The one mSv goal was invoked by the DPJ because using the international guideline for repopulation of 20 mSv/yr was vehemently attacked by Japan’s politically-active antinuclear demographic and the nation’s largely-antinuclear Press. The DPJ, under Kan and his predecessor Yoshihiko Noda, kept lowering the decontamination goal until the antinukes and the Press backed off. Clearly, political expediency for the doomed regime was more important than scientific truth. The current government has been shackled with trying to right the radiological ship, swing back to the 20 mSv/yr guideline, and allow people to safely go home. It has taken more than 3 years, but it seems they have finally arrived at a semblance of reality.
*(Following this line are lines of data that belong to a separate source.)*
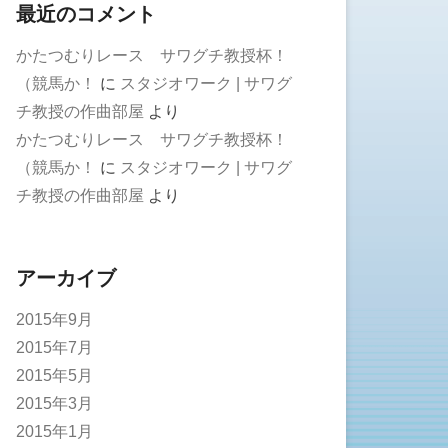
最近のコメント
かたつむりレース サワグチ教授杯！
（競馬か！
に
スタジオワーク | サワグ
チ教授の作曲部屋
より
かたつむりレース サワグチ教授杯！
（競馬か！
に
スタジオワーク | サワグ
チ教授の作曲部屋
より
アーカイブ
2015年9月
2015年7月
2015年5月
2015年3月
2015年1月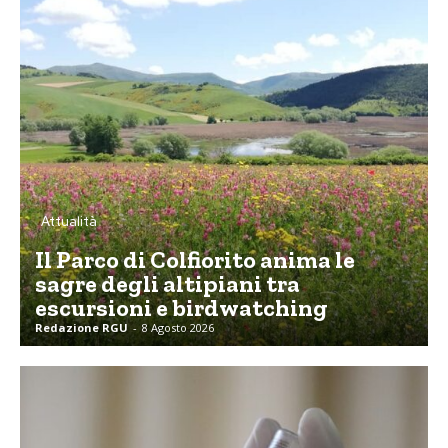
Attualità
Il Parco di Colfiorito anima le
sagre degli altipiani tra
escursioni e birdwatching
Redazione RGU
-
8 Agosto 2026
So, how can they persuade the majority from Naraha to overcome their distrust of Tokyo, and their paranoiac fear of medically-innocuous low level radiation, and go home?
Tokyo must make a full, unequivocally apology to the people of Naraha Town. The government needs to admit that repopulation was not only safe and possible four years ago, but the extended duration of mandated exclusion over that period was (for all intents and purposes) entirely political. The one mSv/r goal for decontamination was entirely the result of the old regime making a last-ditch effort to politically survive. The prolonged evacuation of Naraha was entirely the fault of Tokyo. The prolonged estrangement of Naraha was entirely due to a government too afraid of the Press to tell it like it actually was.
The protracted evacuation of Naraha Town is one of the most severe socio-political blunders of the 21st century. It is time for the current government to proffer the most copious volume of mea culpa apologies possible. Will a full, formal apology change the minds of the people of Nahara so they will go home? That’s a matter of speculation. But, it would certainly do more good than harm.